Mayor John Hickenlooper agrees. "Having different cultural entities in the same district creates genuine synergy and tremendous public benefit," Hickenlooper tells GlobeSt.com.
Libeskind has met with Larry Mizel several times to discuss his plans for the new museum. Libeskind tells GlobeSt.com that it will be a wonderful addition. "It provides another reason for people to come to the museum and enjoy all of its wonderful amenities," Libeskind says. "It's something else to bring pleasure to the people of Denver."
Mizel was out of the state and couldn't be reached. But the Mizel Museum website notes that the museum was created when Denver Rabbi Stanley Wagner was visiting London in the late 1970s, and visited a museum of Judaica and dreamed of bringing a similar project to Denver. The Mizels then funded it and have supported it ever since.

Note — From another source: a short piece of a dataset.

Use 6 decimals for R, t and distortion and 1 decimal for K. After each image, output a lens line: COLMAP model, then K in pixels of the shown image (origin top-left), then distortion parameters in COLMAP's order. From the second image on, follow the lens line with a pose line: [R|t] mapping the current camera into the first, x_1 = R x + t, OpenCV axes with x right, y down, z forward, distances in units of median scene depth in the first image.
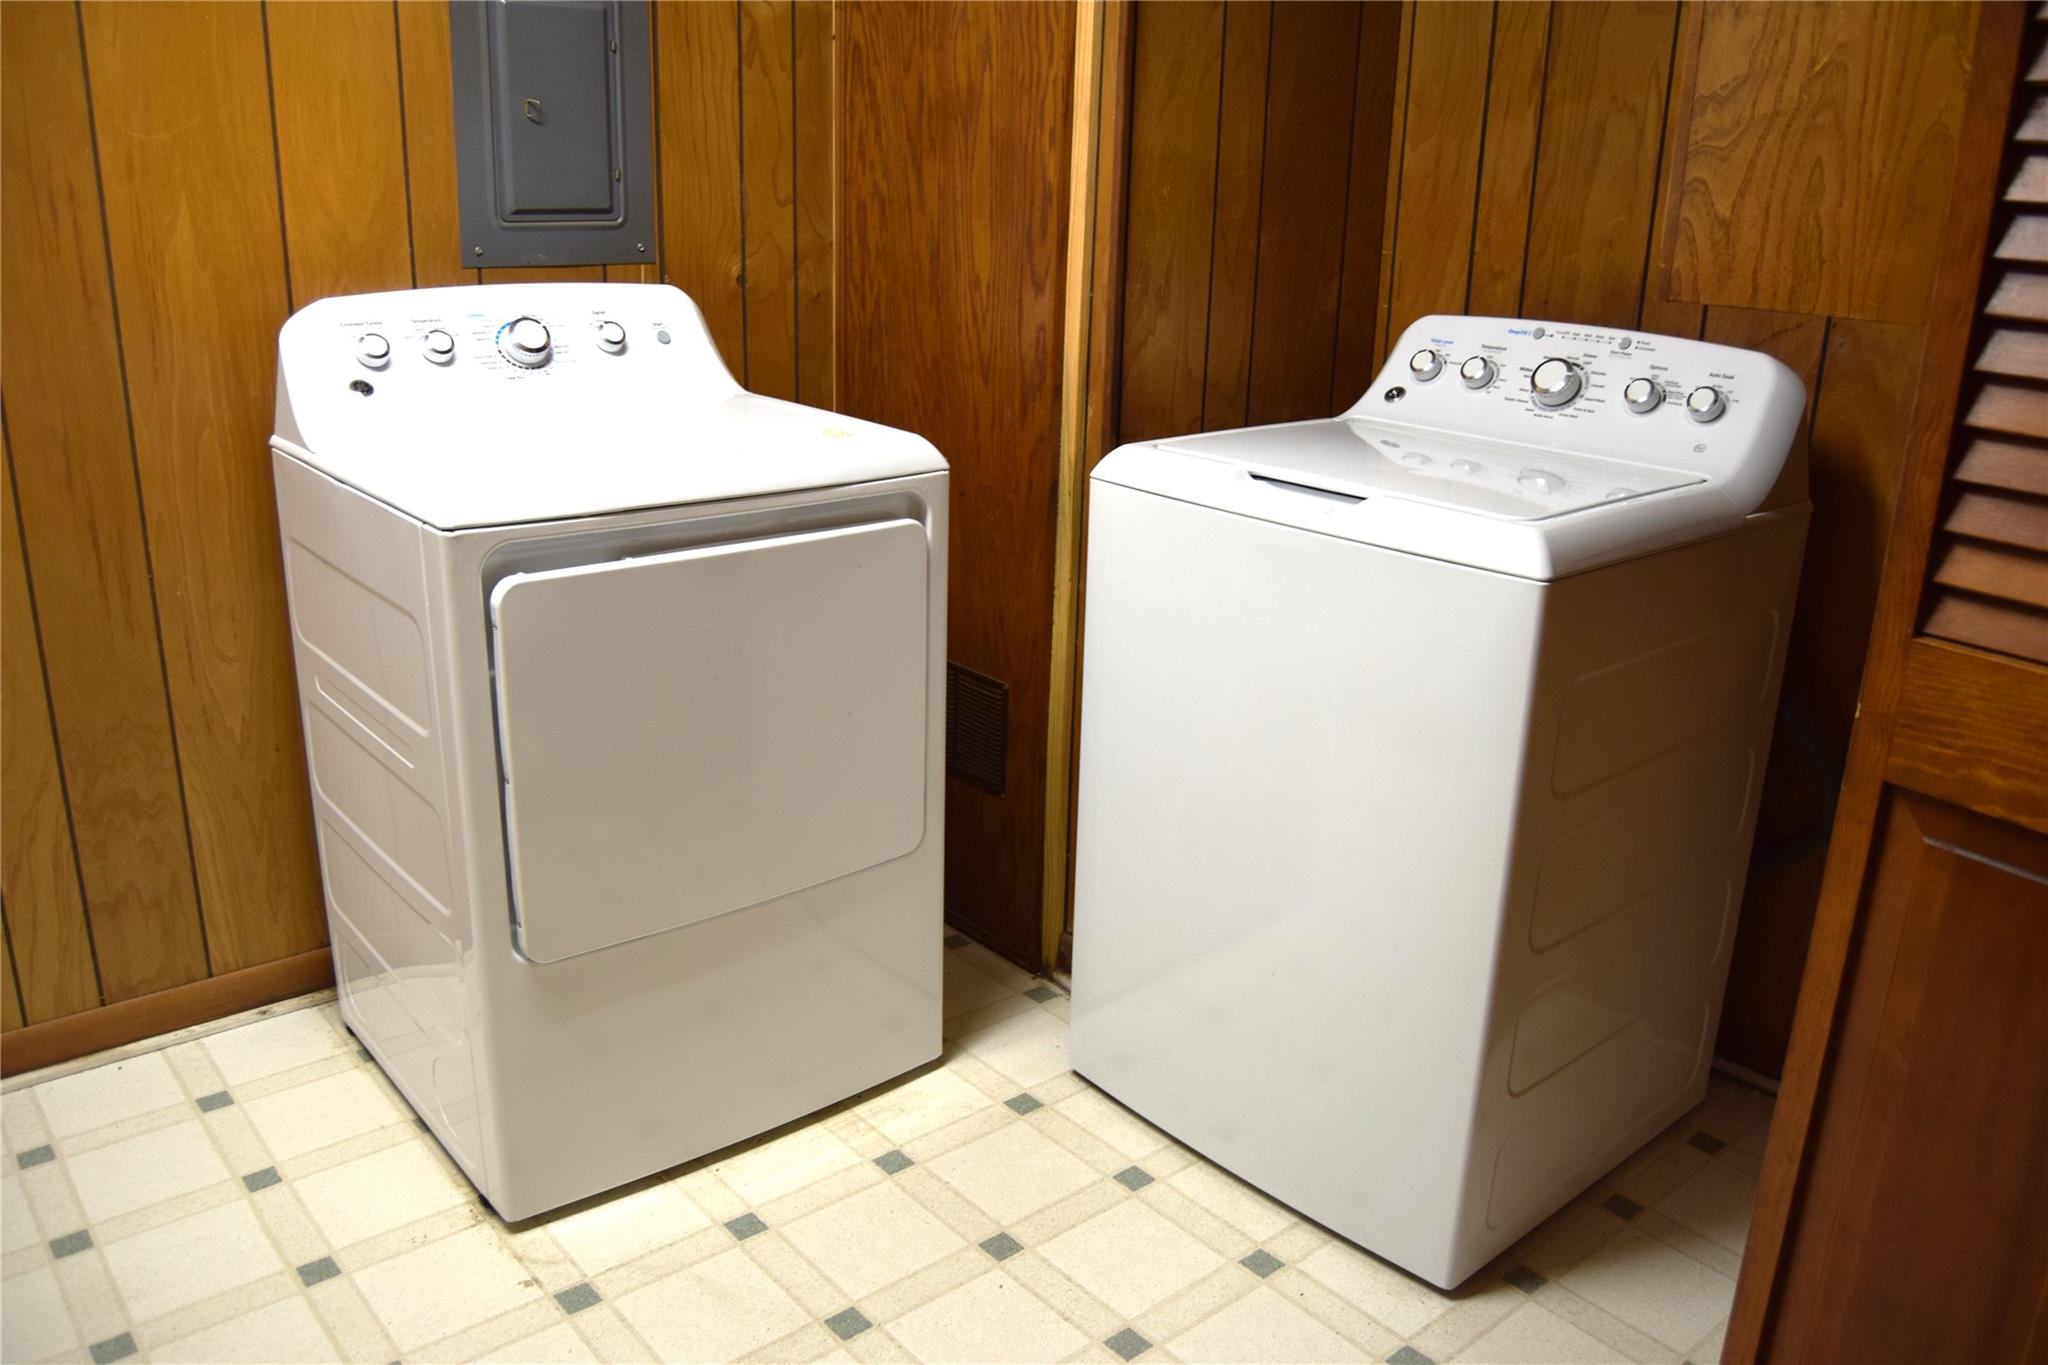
lens RADIAL K [[1614.6, 0, 1019.2], [0, 1614.6, 689.3], [0, 0, 1]] dist [-0.080413, 0.018402]
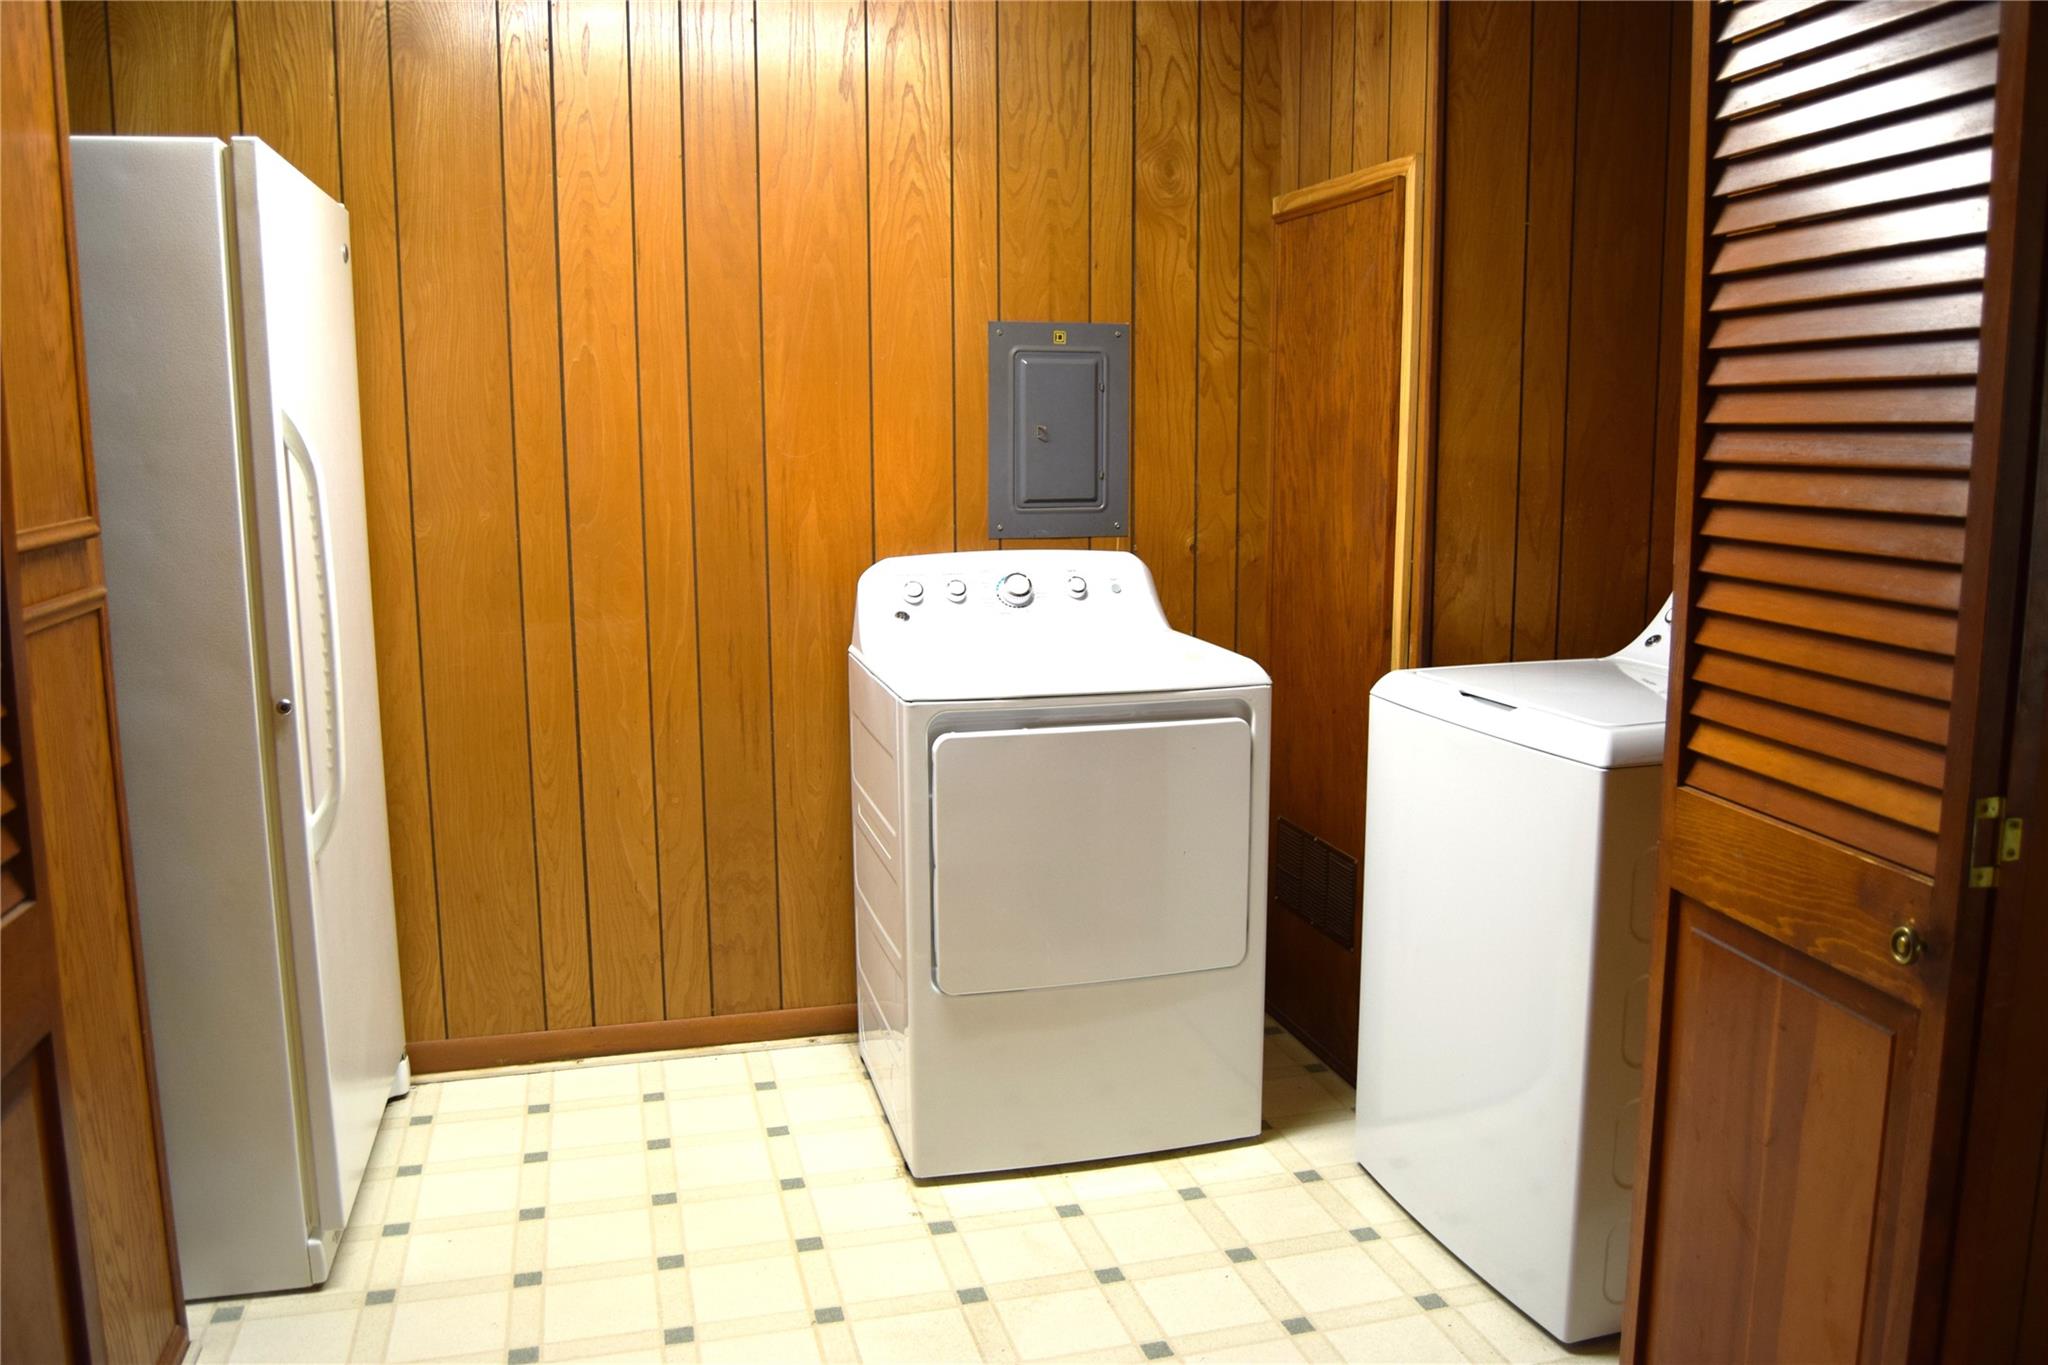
lens RADIAL K [[1614.6, 0, 1019.2], [0, 1614.6, 689.3], [0, 0, 1]] dist [-0.080413, 0.018402]
pose [[0.904005, 0.036700, -0.425943, 0.324224], [-0.103935, 0.985284, -0.135694, 0.072358], [0.414695, 0.166938, 0.894516, -0.303204]]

In 2001 the museum was merged into the Mizel Family Cultural Arts Center, forming the Mizel Center for Arts and Culture. Although the two institutions bore the name of Mizel, they were previously separate 501(c)(3) nonprofit organizations. Two years later, the merger was dissolved and they became separate again and the "Judaica" was dropped from the museum's name. The museum today is much more secular and has exhibits that don't necessarily pertain to Jewish history, notes prominent Denver lawyer Steve Farber, who served on the board of the original institution. The museum currently draws about 30,000 visitors annually, but that could greatly increase with its new home.